Revisando un poco las reacciones que todavía hoy suscita Juan Ramón Jiménez, resulta ilustrativo –cuando no deprimente– hasta qué punto la obra sigue pesando menos que la persona, la figura pública. Y cuando digo persona quiero decir el relato de sus manías y neurosis, su egotismo legendario, esa presunta incapacidad para admitir que sus discípulos pudieran crecer o desarrollarse lejos de una sombra que siempre iba a ser excesiva. Se le valora no tanto por lo que dio, que es incalculable, como por aquello que, al parecer –y siempre según los cuentos que algunos de esos alumnos se encargaron cuidadosamente de difundir–, fue incapaz de recibir, guiado por una mezcla de suspicacia, rencor y hasta envidia.

Nada extraño, por lo demás: si miramos a nuestro alrededor, vemos que puede ser menos ofensivo olvidarse de regalar algo que no aceptar el regalo del otro con el entusiasmo debido, en especial cuando ese otro concibe el regalo como extensión o expresión de su yo.
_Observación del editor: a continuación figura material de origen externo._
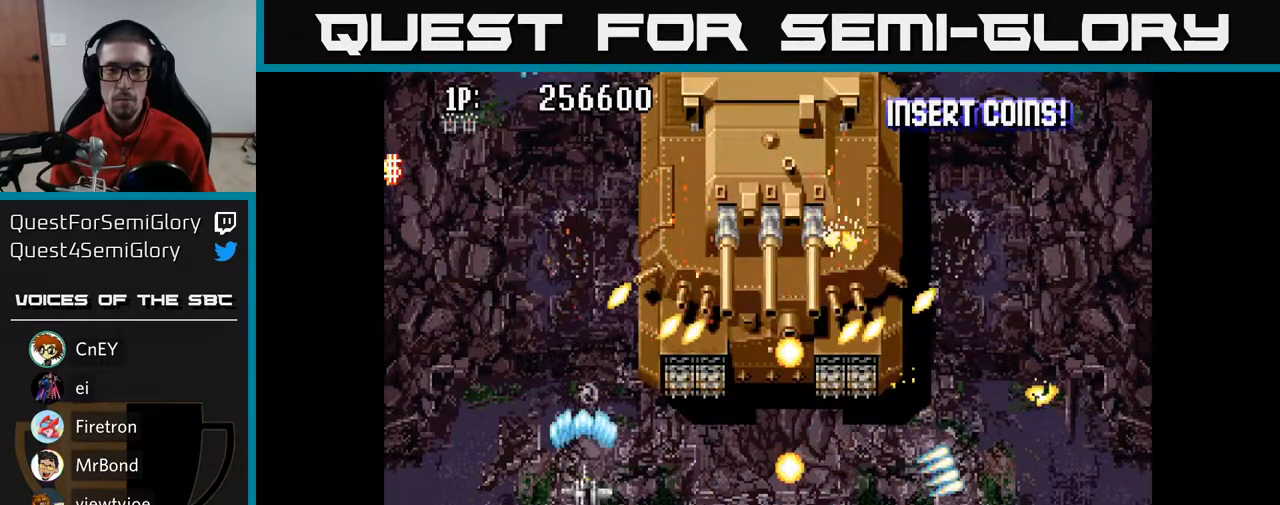
{"buttons": ["A", "DPAD_UP"], "left_stick": "center", "right_stick": "center", "events": [[33, "DPAD_RIGHT", "down"], [50, "DPAD_UP", "up"], [133, "DPAD_DOWN", "down"], [250, "DPAD_RIGHT", "up"], [300, "DPAD_DOWN", "up"], [317, "DPAD_LEFT", "down"], [333, "DPAD_UP", "down"], [467, "DPAD_LEFT", "up"]]}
Es verdad que Juan Ramón, como buen ególatra, no se privó de incurrir en este vicio –la obra propia es siempre, en primera instancia, un pedir silencio, una exigencia de atención–, pero no lo es menos que ha pagado con creces las consecuencias; de hecho, las sigue pagando a día de hoy. Y se pregunta uno qué puede hacerse para que los lectores veamos su obra como lo que es: un obsequio inmenso, incesante, cuya magnitud pasa quizá desapercibida porque no va envuelto en el papel de colores que solemos esperar en estos casos.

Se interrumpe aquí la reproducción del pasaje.